Uniaxial Tensile Creep Result
After subjecting the specimens to the respective creep loads for 8 months, Fig. 8 shows the results of the average time-dependent crack opening at the various stress levels investigated. It should be noted that the effect of shrinkage has already been deducted from the overall creep measured as previously mentioned.
It is acknowledged that there is variability in the test results of specimens within each stress level due to the distribution and number of fibres, however, the goal here is to consider the average creep response based on the stress levels tested. Evidently, from the result presented in Fig. 8, the creep response is stress dependent. The higher the stress level, the higher the creep measured as crack opening. At higher stress levels (60 and 70 %), the creep was significantly pronounced leading to creep fracture after less than a day for one of the two specimens subjected to 70 % stress level.
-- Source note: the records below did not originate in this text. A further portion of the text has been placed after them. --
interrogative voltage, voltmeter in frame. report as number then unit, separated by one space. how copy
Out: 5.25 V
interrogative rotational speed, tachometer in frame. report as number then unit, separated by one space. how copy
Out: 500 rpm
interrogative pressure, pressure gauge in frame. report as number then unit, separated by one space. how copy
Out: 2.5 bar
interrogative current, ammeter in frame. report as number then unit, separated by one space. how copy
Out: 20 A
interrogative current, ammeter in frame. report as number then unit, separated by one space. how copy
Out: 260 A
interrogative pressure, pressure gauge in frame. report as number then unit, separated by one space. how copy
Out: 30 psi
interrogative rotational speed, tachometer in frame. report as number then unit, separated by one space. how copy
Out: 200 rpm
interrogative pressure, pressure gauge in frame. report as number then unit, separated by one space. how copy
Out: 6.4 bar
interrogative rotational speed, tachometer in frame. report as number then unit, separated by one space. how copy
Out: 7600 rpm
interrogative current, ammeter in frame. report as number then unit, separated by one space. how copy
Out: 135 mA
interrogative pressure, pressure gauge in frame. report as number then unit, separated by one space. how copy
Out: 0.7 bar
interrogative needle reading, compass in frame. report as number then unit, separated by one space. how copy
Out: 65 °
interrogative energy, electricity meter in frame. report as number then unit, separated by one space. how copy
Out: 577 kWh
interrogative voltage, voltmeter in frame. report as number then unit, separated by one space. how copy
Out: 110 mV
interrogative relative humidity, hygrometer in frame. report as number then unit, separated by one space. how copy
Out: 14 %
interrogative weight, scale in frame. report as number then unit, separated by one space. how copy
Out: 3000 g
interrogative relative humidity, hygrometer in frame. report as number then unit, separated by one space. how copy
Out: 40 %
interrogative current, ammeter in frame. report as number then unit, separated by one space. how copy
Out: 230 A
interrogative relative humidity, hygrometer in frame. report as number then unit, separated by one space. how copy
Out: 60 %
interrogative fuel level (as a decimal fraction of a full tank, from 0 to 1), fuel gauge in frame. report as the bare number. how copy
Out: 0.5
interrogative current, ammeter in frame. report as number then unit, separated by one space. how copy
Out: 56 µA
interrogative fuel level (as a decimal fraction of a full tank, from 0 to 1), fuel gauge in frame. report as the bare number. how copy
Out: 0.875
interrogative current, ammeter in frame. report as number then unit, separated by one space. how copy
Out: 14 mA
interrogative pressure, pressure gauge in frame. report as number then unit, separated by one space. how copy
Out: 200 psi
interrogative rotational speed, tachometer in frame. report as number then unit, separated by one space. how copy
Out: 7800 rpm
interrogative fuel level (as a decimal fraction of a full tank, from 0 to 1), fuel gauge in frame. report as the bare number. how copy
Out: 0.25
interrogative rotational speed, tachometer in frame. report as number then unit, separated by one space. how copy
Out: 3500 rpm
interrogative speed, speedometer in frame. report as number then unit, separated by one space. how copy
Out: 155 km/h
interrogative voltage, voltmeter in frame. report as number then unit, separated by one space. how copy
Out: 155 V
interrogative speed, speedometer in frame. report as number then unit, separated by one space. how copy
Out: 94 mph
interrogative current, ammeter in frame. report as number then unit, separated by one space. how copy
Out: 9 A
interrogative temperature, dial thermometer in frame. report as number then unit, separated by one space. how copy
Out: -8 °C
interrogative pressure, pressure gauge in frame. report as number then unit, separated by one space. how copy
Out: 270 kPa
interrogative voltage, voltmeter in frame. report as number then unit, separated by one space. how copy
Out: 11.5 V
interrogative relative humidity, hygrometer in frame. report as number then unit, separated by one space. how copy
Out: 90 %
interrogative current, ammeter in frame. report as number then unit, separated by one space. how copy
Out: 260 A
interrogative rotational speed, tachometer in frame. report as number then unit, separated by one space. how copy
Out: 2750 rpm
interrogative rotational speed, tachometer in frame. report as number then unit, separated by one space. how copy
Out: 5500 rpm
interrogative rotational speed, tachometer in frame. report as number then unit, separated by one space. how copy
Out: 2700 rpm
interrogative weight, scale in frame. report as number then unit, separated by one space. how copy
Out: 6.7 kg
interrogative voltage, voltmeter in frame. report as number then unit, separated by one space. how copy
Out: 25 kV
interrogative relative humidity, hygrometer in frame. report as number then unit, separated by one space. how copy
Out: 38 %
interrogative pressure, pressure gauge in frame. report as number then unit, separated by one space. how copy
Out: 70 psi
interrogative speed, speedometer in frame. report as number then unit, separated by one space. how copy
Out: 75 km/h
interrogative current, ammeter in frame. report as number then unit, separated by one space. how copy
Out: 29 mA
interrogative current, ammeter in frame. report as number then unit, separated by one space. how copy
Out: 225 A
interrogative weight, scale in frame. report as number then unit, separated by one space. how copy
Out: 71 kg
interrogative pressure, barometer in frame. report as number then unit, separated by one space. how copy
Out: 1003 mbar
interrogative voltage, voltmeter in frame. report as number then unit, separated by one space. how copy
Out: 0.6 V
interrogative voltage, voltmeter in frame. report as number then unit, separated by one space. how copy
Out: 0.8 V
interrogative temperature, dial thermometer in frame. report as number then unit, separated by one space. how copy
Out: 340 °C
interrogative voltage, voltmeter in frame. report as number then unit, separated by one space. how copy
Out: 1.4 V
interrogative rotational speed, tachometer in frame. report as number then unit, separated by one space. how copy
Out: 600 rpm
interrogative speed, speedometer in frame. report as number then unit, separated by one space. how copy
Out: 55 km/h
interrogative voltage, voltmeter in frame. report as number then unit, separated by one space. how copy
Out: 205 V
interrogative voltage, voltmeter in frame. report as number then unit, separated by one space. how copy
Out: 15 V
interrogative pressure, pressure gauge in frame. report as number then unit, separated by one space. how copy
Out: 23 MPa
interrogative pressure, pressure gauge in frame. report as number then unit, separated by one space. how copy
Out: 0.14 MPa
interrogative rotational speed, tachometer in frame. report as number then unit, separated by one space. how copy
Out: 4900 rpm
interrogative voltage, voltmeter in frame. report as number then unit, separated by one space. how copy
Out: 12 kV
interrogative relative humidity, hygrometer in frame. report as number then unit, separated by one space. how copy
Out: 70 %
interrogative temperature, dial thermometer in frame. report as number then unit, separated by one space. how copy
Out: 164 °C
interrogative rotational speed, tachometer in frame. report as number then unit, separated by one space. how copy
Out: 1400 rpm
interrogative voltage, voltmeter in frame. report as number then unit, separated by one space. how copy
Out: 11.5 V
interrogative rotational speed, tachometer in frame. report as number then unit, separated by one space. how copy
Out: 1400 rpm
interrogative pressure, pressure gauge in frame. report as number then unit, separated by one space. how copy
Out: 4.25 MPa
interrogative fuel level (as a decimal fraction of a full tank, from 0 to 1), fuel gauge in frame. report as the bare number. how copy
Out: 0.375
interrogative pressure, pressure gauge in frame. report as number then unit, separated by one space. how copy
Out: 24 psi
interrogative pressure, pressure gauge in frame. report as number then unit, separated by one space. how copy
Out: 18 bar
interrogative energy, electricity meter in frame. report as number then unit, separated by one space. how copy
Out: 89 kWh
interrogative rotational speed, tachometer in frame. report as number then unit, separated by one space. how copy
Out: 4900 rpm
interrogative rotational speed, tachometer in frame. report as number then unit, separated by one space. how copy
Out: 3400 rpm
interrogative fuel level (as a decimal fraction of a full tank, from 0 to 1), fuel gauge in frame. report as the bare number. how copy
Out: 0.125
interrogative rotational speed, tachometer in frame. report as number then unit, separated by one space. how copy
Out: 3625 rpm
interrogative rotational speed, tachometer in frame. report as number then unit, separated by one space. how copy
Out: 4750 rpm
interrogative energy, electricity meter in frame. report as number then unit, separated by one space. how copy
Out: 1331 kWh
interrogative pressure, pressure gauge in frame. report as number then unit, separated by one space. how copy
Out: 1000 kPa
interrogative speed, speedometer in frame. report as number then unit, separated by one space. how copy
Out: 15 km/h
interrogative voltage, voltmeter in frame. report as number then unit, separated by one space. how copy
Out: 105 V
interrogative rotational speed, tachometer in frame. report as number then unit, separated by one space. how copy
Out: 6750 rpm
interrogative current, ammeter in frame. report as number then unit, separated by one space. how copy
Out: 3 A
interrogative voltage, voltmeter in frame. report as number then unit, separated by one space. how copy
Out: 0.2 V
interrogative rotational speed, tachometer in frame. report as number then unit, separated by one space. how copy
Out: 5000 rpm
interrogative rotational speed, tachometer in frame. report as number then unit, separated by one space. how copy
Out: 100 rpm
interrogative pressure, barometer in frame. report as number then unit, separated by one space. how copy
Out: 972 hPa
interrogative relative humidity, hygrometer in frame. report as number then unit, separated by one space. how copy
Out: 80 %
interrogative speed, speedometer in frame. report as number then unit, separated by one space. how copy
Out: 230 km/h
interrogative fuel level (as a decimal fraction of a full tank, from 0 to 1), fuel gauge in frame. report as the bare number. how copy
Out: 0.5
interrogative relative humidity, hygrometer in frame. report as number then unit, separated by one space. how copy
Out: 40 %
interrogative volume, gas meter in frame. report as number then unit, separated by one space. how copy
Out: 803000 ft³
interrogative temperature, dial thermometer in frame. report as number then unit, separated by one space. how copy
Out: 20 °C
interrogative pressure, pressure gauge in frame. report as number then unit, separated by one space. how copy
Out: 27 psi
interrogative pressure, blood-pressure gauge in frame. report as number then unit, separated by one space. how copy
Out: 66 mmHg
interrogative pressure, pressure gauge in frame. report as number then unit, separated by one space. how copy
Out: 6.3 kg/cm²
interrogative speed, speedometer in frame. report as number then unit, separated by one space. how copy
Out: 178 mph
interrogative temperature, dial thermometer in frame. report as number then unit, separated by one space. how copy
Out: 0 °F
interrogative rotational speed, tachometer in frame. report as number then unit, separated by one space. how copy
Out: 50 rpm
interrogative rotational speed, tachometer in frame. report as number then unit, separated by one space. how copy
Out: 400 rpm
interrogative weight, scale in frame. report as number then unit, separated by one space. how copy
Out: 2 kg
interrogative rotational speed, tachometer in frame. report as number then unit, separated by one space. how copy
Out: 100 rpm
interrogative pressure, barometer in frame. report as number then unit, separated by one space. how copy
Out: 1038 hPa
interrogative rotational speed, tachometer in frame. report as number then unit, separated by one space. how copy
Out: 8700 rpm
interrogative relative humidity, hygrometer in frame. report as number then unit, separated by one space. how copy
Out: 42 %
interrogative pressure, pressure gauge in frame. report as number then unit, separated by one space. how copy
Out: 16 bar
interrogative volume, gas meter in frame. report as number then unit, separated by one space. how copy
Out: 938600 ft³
Similarly, one of the specimens tested at 60 % stress level was also unloaded from its creep frame after 15 days when the crack opening had reached the maximum measuring capacity of the LVDTs (10 mm). So, results for 60 and 70 % stress levels are not averages but the results of the single specimen left. At 40 % stress level, the result represented the time-dependent behaviour up to 6 months because the test was started much later from the others. However, the crack opening still lie between that of 30 and 50 % stress levels and expected would have followed the same trend up to 8 months.
Fig. 8 Average tensile creep results at different stress levels 
It is noteworthy to observe that, the results presented in Fig. 8 indicate that even at the lowest stress level of 30 % (i.e. 0.23 MPa), a total crack opening of 1.2 mm is recorded, which is quite significant. This means that even at such low levels of loading, the crack width increase is significant during uni-axial sustained loading.